Ende April war eine 75jährige Bewohnerin des 240 -Bettenheimes gestorben. Sie soll ein falsches Medikament erhalten haben. Zur gleichen Zeit war ein 70jähriger Insasse an Austrocknung gestorben, weil er zu wenig zu trinken bekommen hatte.

Zwei Wochen später hatte sich ein 66jähriger Mann bei einem Fenstersturz schwer verletzt.
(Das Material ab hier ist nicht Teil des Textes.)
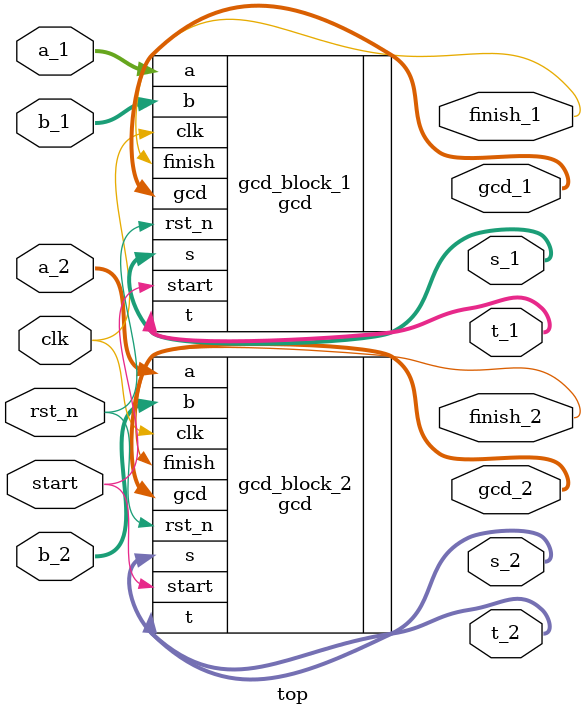
<source format=v>
module top #(parameter WIDTH = 8)(
    // input
    input                clk,
    input                rst_n,
    input                start,

    input  [2*WIDTH-1:0] a_1,
    input  [2*WIDTH-1:0] a_2,
    input  [2*WIDTH-1:0] b_1,
    input  [2*WIDTH-1:0] b_2,

    // output
    output [2*WIDTH-1:0] gcd_1,
    output [2*WIDTH-1:0] gcd_2,
    output [2*WIDTH-1:0] s_1,
    output [2*WIDTH-1:0] s_2,
    output [2*WIDTH-1:0] t_1,
    output [2*WIDTH-1:0] t_2,

    output               finish_1,
    output               finish_2

    
);

gcd gcd_block_1(
    // input
    .clk(clk),
    .rst_n(rst_n),
    .start(start),
    .a(a_1),
    .b(b_1),
    // output
    .gcd(gcd_1),
    .s(s_1),
    .t(t_1),
    .finish(finish_1)
);

gcd gcd_block_2(
    // input
    .clk(clk),
    .rst_n(rst_n),
    .start(start),
    .a(a_2),
    .b(b_2),
    // output
    .gcd(gcd_2),
    .s(s_2),
    .t(t_2),
    .finish(finish_2)
);

endmodule
</source>
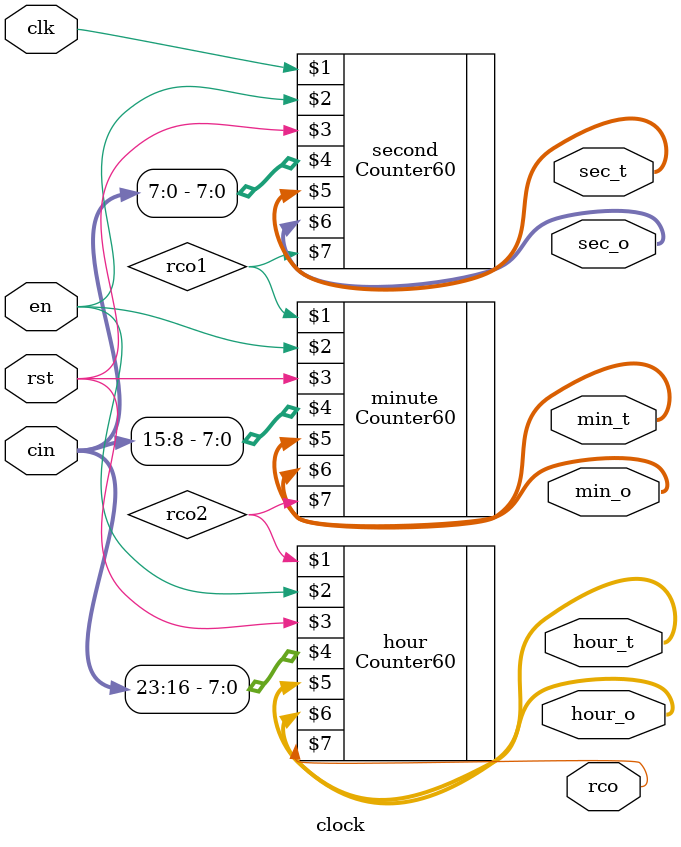
<source format=v>
module clock(
    input en,
	 input clk,
	 input rst,
	 input [23:0] cin,
	 output [3:0] hour_t,
	 output [3:0] hour_o,
	 output [3:0] min_t,
	 output [3:0] min_o,
	 output [3:0] sec_t,
	 output [3:0] sec_o,
	 output rco
    );
	 
    wire rco1, rco2;
	 
	 Counter60 second(clk, en, rst, cin[7:0], sec_t, sec_o, rco1);
	 Counter60 minute(rco1, en, rst, cin[15:8], min_t, min_o, rco2);
	 Counter60 hour(rco2, en, rst, cin[23:16], hour_t, hour_o, rco);
	 
endmodule

</source>
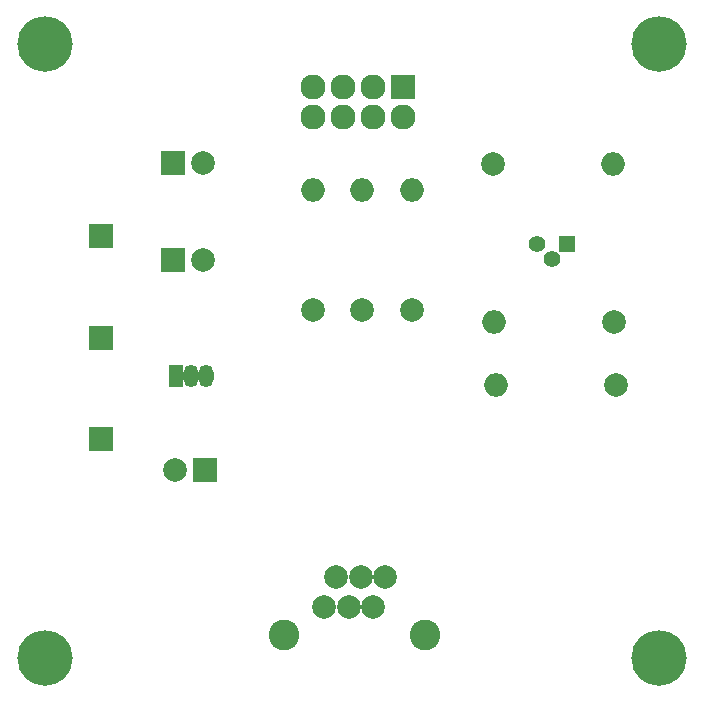
<source format=gbr>
G04 #@! TF.FileFunction,Soldermask,Top*
%FSLAX46Y46*%
G04 Gerber Fmt 4.6, Leading zero omitted, Abs format (unit mm)*
G04 Created by KiCad (PCBNEW 4.0.7) date 12/15/18 01:51:04*
%MOMM*%
%LPD*%
G01*
G04 APERTURE LIST*
%ADD10C,0.100000*%
%ADD11C,4.700000*%
%ADD12R,2.000000X2.000000*%
%ADD13C,2.000000*%
%ADD14C,2.600000*%
%ADD15R,2.100000X2.100000*%
%ADD16C,1.400000*%
%ADD17R,1.400000X1.400000*%
%ADD18O,1.300000X1.900000*%
%ADD19R,1.300000X1.900000*%
%ADD20R,2.127200X2.127200*%
%ADD21O,2.127200X2.127200*%
%ADD22O,2.000000X2.000000*%
G04 APERTURE END LIST*
D10*
D11*
X104000000Y-156000000D03*
X156000000Y-156000000D03*
X156000000Y-104000000D03*
D12*
X117576600Y-140030200D03*
D13*
X115076600Y-140030200D03*
D12*
X114884200Y-122275600D03*
D13*
X117384200Y-122275600D03*
D12*
X114884200Y-114046000D03*
D13*
X117384200Y-114046000D03*
D14*
X124251200Y-153974800D03*
D13*
X132801200Y-149134800D03*
X131781200Y-151674800D03*
X130761200Y-149134800D03*
X129741200Y-151674800D03*
X128721200Y-149134800D03*
X127701200Y-151674800D03*
D14*
X136251200Y-153974800D03*
D15*
X108813600Y-128905000D03*
X108813600Y-137388600D03*
X108813600Y-120218200D03*
D16*
X146939000Y-122174000D03*
X145669000Y-120904000D03*
D17*
X148209000Y-120904000D03*
D18*
X116382800Y-132105400D03*
X117652800Y-132105400D03*
D19*
X115112800Y-132105400D03*
D20*
X134315200Y-107619800D03*
D21*
X134315200Y-110159800D03*
X131775200Y-107619800D03*
X131775200Y-110159800D03*
X129235200Y-107619800D03*
X129235200Y-110159800D03*
X126695200Y-107619800D03*
X126695200Y-110159800D03*
D13*
X135102600Y-126492000D03*
D22*
X135102600Y-116332000D03*
D13*
X130911600Y-126492000D03*
D22*
X130911600Y-116332000D03*
D13*
X126695200Y-126517400D03*
D22*
X126695200Y-116357400D03*
D13*
X152196800Y-127482600D03*
D22*
X142036800Y-127482600D03*
D13*
X152374600Y-132816600D03*
D22*
X142214600Y-132816600D03*
D13*
X141986000Y-114147600D03*
D22*
X152146000Y-114147600D03*
D11*
X104000000Y-104000000D03*
M02*

</source>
Und nach Verabreichung eines Medikaments, das Atemdepressionen verursachen kann, war schließlich Anfang Juni ein Bewohner gestorben.

Inzwischen hat der Nürnberger SPD-Oberbürgermeister Schönlein angeordnet, daß gegen den Heimleiter des „Hauses Frankenlands“ das Verfahren zum Entzug der Betriebserlaubnis eingeleitet wird.
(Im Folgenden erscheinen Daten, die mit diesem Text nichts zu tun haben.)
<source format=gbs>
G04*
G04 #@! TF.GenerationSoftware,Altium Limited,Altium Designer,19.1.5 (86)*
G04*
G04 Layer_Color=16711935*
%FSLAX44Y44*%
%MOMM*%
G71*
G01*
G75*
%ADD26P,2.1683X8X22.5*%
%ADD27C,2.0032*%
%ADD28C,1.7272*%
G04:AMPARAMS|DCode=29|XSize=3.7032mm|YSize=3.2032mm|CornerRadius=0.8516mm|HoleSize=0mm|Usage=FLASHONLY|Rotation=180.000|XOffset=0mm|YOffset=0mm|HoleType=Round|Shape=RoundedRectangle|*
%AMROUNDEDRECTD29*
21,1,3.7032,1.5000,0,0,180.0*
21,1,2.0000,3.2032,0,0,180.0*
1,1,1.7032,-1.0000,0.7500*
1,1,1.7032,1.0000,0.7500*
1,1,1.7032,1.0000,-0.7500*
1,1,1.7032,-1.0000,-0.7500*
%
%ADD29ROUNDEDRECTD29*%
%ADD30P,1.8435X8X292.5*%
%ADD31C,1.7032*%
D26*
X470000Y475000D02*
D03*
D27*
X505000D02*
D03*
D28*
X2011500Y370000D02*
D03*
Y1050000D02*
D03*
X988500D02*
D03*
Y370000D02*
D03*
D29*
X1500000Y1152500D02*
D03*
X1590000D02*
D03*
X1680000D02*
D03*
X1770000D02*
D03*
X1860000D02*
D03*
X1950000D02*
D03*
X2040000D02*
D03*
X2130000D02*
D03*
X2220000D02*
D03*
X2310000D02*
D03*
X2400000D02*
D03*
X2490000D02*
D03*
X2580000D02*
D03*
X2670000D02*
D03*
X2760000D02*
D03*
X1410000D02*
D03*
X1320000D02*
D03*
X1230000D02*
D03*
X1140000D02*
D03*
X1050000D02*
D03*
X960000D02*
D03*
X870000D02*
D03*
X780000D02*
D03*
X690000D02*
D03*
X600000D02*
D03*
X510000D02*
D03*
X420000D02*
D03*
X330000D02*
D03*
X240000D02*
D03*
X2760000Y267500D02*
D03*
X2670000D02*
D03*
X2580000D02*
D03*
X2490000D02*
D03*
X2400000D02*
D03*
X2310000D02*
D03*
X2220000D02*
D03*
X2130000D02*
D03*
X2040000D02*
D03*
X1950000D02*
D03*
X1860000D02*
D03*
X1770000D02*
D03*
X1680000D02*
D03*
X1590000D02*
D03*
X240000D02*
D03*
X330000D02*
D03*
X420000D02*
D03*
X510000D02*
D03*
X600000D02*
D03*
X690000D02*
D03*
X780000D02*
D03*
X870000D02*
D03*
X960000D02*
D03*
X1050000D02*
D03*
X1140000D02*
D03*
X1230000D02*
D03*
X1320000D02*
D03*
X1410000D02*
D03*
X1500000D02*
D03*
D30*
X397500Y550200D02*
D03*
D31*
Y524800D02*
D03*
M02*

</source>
Seit Monaten sorgt das private Altenheim für Schlagzeilen. Bewohner, Pflegekräfte und Ärzte hatten immer wieder schwerwiegende Vorwürfe gegen den Heimleiter erhoben. Danach arbeitet dort zu wenig und vor allem unqualifiziertes Personal, die Ausstattung der Zimmer entspreche nicht dem Heimgesetz, und notwendige medizinische Maßnahmen sowie Diätkost seien aus Sparsamkeitsgründen unterblieben. Schon im Februar hatten fünf Pflegekräfte zu Protokoll gegeben, daß „eine Versorgung der Bewohner, wie es das Gesetz und die Menschlichkeit vorschreiben, in diesem Haus nicht mehr gewährleistet“ sei. Die Heimleitung reagierte auf diese Kritik mit fristlosen Kündigungen.
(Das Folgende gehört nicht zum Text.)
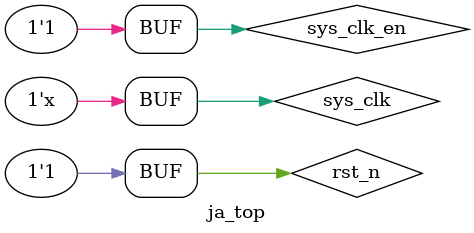
<source format=sv>
/*
   Project:     transactor
   Engg Name:   johnson amalraj
   File name:   top.sv
   Description: this is the top file for transactor model
   TODO :       Need to dump waves
                Need to define the timescale
*/
// ====================================================

`include "interface.sv" // include the interface file
`include "../test_lib/asic_basic_test.sv" // include the basic test

module ja_top; 

  // Declartion of variables 
  bit sys_clk_en; // Variable for sys_clk_en
  bit sys_clk;    // Variable for clk
  bit rst_n;      // Variable for rst_n

    // Block to initialize the varaibles
    initial begin // intial block 
      sys_clk_en = 0;
      sys_clk    = 0;
      rst_n      = 1;
      #(5ns) // wait for 5ns to enable the sys_clk_en 
      sys_clk_en = 1;
    end // intitial block

    // Block for Clock genertion
    always begin // always block for clock gen 
      if (sys_clk_en == 1) begin // if sys_clk enable
        #(1ns) // delay in ns for clock frequency 
        sys_clk = !sys_clk; // toggle clock
      end // if loop sys_clk enable
    end // always loop

    // Connecting master interface
    intf master_intf
    (
      .sys_clk (sys_clk),
      .clk     (clk),
      .rst_n   (rst_n),
      .sel     (sel),
      .en      (en),
      .addr    (addr),
      .wr_data (wr_data),
      .rd_data (rd_data),
      .wr_en   (wr_en),
    );

    // Connecting slave interface
    intf slave_intf 
    (
      .sys_clk (sys_clk),
      .clk     (clk),
      .rst_n   (rst_n),
      .sel     (sel),
      .en      (en),
      .addr    (addr),
      .wr_data (wr_data),
      .rd_data (rd_data),
      .wr_en   (wr_en),
    );

    // Testcase instance, interface handle is passed to test as an argument
    test test_u1(master_intf, slave_intf);

    // Enabling the wave dump
    initial begin 
      $dumpfile("dump.vcd"); $dumpvars;
    end

endmodule

</source>
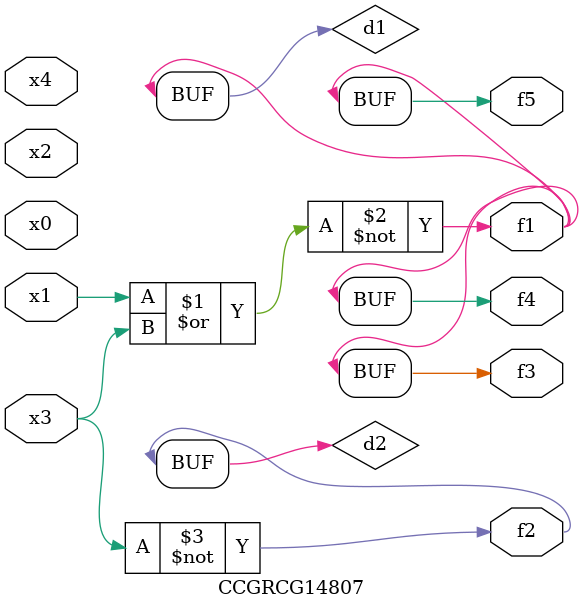
<source format=v>
module CCGRCG14807(
	input x0, x1, x2, x3, x4,
	output f1, f2, f3, f4, f5
);

	wire d1, d2;

	nor (d1, x1, x3);
	not (d2, x3);
	assign f1 = d1;
	assign f2 = d2;
	assign f3 = d1;
	assign f4 = d1;
	assign f5 = d1;
endmodule

</source>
Obwohl eine Vielzahl von HeimbewohnerInnen und vier im Heim tätige Ärzte diese Vorwürfe konkretisierten, blieb das als Heimaufsicht zuständige Ordnungsamt der Stadt Nürnberg untätig. Amtschef Hubertus Nerlich sprach von „nicht beweisbaren Einzelfällen“, es gebe „keine Grundlage zum Eingreifen“. Zu der Zeit ermittelte bereits die Staatsanwaltschaft unter anderem wegen fahrlässiger Tötung, Betrug und Unterschlagung. Noch am Dienstag erklärte allerdings Nerlich, daß man von einer Rücknahme der Betriebserlaubnis noch weit entfernt sei.